For schools, the advantage of investing in the infrastructure necessary to offer a Structured Gap Year experience would be twofold. First, reducing the size of the matriculating student body might go some way in enabling other students to return to campus. Fewer students means more space in residence halls, dining facilities, classrooms, libraries and labs. As the overwhelming imperative is for residential institutions to offer campus-based options in the fall, any plan that allows students to gracefully self-sort time away from campus may prove helpful.
The second advantage for colleges and universities of investing in standing up and running a Structured Gap Year program may be in the potential of this option to keep students integrated with their school. The alternative of students and their families planning a gap year that is disconnected from the institution is arguably worse than offering an institutionally integrated gap year.
And, third, colleges and universities could design a gap-year experience that is more equitable and accessible for all students. The practice of the gap year has often been criticized as a luxury available only to the wealthy. The likely need to reduce the density of campuses in the fall may perhaps offer an opportunity for institutions to democratize the gap-year experience by offering students a richer and more institutionally integrated set of options under this scenario. Schools could create the scaffolding and infrastructure to make a gap year a viable possibility for students for whom this would otherwise be unrealizable.
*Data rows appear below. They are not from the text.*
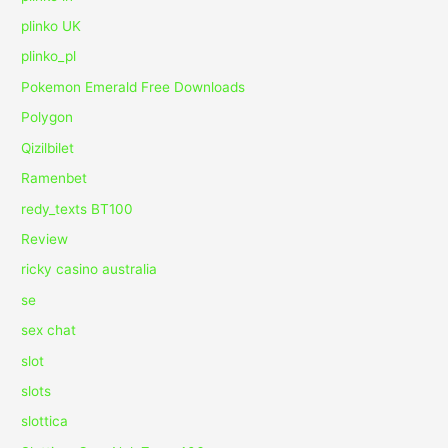
plinko UK
plinko_pl
Pokemon Emerald Free Downloads
Polygon
Qizilbilet
Ramenbet
redy_texts BT100
Review
ricky casino australia
se
sex chat
slot
slots
slottica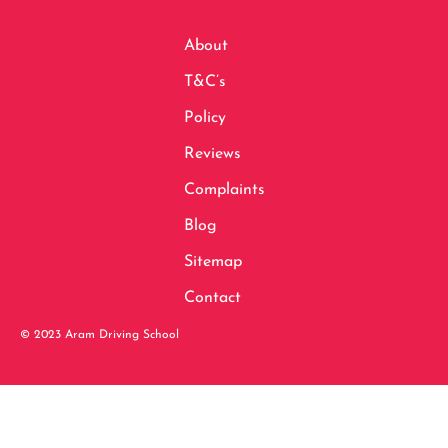
About
T&C’s
Policy
Reviews
Complaints
Blog
Sitemap
Contact
© 2023 Aram Driving School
Some have suggested that the gap year evolves into the visiting year, with homebound students taking classes at community colleges with the goal of transferring less expensive credits to more expensive residential institutions. This plan may prove attractive for some. A Structured Gap Year offers an alternative for students and their families who are unwilling or unable to pay retail prices for what they see as a different educational experience, but who want to stay connected to their schools while progressing toward a degree.
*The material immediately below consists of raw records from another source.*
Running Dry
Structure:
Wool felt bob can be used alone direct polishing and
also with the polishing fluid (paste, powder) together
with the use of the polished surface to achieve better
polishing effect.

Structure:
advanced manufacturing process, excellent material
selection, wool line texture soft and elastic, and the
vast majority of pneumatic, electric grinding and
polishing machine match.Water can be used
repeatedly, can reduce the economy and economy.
Much like many of the scenarios we have been discussing, a Structured Gap Year may be more of a thought experiment at most institutions than a fully implementable plan. It may be something that could be made available to a small number of students, or it could simply force schools to consider the advantages of a gap year for all students. This would not be a bad result.
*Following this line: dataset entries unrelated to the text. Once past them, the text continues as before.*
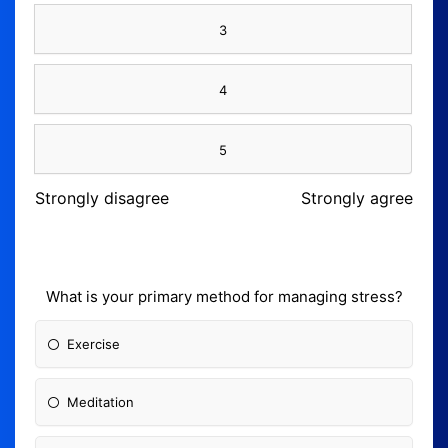
3
4
5
Strongly disagree
Strongly agree
What is your primary method for managing stress?
Exercise
Meditation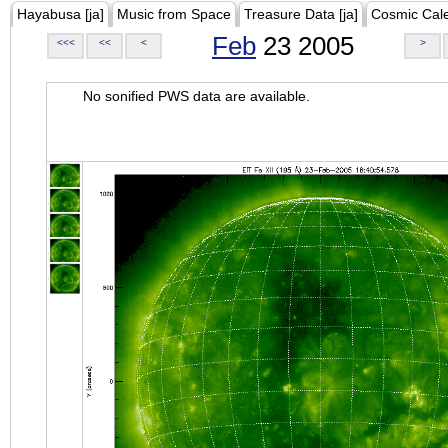
Hayabusa [ja]
Music from Space
Treasure Data [ja]
Cosmic Cal
Feb
23 2005
<<<
<<
<
>
No sonified PWS data are available.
The COVID-19 pandemic is a difficult and challenging moment for all of higher education, but it also has shined a light on so many of the inequities and challenges facing our students. Access to the internet, reliable technology and a safe workspace are only some of the immense challenges many of our students face.
Thinking through the advantages and challenges of a Structured Gap Year during COVID-19 highlights the financial and practical difficulty many of our students would have in taking advantage of this kind of meaningful experience.